Mumbai, Maharashtra, 3rd of October, 2025 : Supriya Lifescience Ltd., a cGMP-compliant business and a leading manufacturer of Active Pharmaceutical Ingredients (APIs), announced that its Ambernath facility has been awarded the WHO Good Manufacturing Practices (GMP) certification, marking a significant milestone in the Company’s growth journey. The certification follows a rigorous audit and now enables Supriya to commence commercial manufacturing and sale of formulations from the facility.
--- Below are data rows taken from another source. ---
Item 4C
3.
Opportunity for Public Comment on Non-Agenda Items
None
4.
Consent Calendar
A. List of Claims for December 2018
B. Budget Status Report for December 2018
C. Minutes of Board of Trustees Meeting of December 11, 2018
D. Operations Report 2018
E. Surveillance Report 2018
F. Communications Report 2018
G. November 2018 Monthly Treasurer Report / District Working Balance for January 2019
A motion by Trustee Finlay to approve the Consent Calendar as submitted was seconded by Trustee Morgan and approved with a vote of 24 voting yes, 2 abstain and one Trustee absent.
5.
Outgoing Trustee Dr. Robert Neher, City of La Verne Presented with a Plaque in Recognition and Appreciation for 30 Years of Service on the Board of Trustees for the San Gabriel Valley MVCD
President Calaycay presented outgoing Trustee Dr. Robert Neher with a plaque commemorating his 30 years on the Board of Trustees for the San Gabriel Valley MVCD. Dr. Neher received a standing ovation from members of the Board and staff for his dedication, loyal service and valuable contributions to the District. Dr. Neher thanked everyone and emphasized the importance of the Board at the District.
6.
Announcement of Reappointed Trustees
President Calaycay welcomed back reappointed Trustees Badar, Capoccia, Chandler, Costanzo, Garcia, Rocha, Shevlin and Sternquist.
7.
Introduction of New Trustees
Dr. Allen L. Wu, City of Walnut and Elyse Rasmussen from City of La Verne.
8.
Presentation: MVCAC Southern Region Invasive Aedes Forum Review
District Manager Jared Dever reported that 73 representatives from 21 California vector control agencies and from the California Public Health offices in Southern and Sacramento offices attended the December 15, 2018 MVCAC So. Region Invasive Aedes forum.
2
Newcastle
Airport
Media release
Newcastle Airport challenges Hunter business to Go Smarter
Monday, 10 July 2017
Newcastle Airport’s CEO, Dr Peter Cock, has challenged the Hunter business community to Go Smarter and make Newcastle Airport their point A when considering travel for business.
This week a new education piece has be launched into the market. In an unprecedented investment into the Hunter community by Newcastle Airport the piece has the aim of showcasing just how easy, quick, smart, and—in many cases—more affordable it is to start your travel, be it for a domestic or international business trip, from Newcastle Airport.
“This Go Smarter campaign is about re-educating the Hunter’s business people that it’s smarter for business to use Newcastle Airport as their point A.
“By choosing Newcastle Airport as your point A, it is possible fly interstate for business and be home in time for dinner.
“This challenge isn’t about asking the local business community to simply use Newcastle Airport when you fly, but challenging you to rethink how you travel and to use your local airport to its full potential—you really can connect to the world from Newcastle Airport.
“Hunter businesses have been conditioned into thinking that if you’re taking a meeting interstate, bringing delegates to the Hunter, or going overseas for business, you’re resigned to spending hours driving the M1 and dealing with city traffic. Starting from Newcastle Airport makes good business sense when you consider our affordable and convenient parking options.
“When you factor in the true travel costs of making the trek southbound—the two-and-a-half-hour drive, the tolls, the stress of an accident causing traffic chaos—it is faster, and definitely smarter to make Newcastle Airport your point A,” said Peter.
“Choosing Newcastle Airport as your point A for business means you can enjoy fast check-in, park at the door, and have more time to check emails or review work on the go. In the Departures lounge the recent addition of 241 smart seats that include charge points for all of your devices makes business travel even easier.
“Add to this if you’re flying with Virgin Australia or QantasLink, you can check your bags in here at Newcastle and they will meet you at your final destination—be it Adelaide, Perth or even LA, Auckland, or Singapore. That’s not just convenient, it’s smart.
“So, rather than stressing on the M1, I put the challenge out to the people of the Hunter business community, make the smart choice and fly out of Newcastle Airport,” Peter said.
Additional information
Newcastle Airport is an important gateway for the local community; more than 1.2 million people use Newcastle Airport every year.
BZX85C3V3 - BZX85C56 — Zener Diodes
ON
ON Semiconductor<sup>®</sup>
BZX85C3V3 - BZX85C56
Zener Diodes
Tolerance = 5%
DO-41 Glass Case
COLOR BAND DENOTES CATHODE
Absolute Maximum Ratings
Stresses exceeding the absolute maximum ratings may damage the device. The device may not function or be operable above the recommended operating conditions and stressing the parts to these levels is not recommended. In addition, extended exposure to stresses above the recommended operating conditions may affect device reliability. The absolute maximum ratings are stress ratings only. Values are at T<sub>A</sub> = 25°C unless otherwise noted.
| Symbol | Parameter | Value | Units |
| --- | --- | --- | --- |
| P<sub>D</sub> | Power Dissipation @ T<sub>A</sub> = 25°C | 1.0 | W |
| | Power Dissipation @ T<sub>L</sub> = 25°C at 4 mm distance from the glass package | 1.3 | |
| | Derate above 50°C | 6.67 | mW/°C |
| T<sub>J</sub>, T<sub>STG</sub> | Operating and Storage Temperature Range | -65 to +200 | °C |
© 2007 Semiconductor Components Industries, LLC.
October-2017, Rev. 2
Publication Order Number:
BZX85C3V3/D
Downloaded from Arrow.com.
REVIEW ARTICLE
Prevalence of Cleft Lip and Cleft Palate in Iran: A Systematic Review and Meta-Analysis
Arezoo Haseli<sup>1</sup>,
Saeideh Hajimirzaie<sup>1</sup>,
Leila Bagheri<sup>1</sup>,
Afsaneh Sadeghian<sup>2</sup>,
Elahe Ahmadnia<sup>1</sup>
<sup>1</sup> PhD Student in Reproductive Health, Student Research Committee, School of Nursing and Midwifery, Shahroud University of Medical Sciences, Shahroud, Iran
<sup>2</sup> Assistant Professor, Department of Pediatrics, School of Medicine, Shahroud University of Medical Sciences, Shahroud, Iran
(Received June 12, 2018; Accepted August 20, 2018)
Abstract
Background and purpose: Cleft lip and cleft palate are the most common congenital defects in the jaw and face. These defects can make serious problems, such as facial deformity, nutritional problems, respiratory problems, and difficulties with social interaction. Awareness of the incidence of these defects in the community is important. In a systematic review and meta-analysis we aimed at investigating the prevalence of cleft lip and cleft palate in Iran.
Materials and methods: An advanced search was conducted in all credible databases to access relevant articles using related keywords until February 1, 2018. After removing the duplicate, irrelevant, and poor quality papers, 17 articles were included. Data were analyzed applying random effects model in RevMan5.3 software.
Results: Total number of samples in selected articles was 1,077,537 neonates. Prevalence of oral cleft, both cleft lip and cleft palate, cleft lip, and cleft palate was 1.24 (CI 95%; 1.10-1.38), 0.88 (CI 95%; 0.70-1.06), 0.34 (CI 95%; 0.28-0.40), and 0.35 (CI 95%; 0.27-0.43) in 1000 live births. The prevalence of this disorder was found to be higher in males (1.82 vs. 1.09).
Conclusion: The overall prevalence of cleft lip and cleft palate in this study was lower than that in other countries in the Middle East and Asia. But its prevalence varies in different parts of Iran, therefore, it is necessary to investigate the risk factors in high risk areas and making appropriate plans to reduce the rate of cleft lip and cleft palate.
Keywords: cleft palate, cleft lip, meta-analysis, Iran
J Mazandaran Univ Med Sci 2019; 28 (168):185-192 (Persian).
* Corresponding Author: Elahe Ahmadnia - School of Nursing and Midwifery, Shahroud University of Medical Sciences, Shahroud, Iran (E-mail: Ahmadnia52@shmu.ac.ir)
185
The WHO GMP approval is a turning point for Supriya, as the Ambernath site has been developed as a cornerstone of its expansion beyond APIs into value-added formulations. The facility is designed to produce injectables, tablets, capsules, and inhalation dosages, with a projected revenue potential of nearly Rs 500 crore at peak capacity. Importantly, margins from this business are expected to be higher than the Company’s established API operations.
According to the FY 2024-25 Annual Report, capacity creation at Ambernath has been one of Supriya’s principal initiatives. With the WHO GMP certification in place, the facility can now supply to WHO-listed and regulated global markets, accelerating the Company’s formulations strategy. Together with the Lote Parshuram API site, the expansion takes Supriya’s overall manufacturing capacity to over 1,020 KL, strengthening operational flexibility and asset utilization.
Commenting on the development, Dr. Satish Wagh, Executive Chairman & Whole -Time Director, Supriya Lifescience Ltd. said, “Receiving the WHO GMP certification for Ambernath is a defining achievement for Supriya Lifescience. It validates our quality standards and unlocks the opportunity to scale our formulations business from a state-of-the-art facility. This expansion strengthens our global presence and positions us for sustained growth in higher-margin segments.”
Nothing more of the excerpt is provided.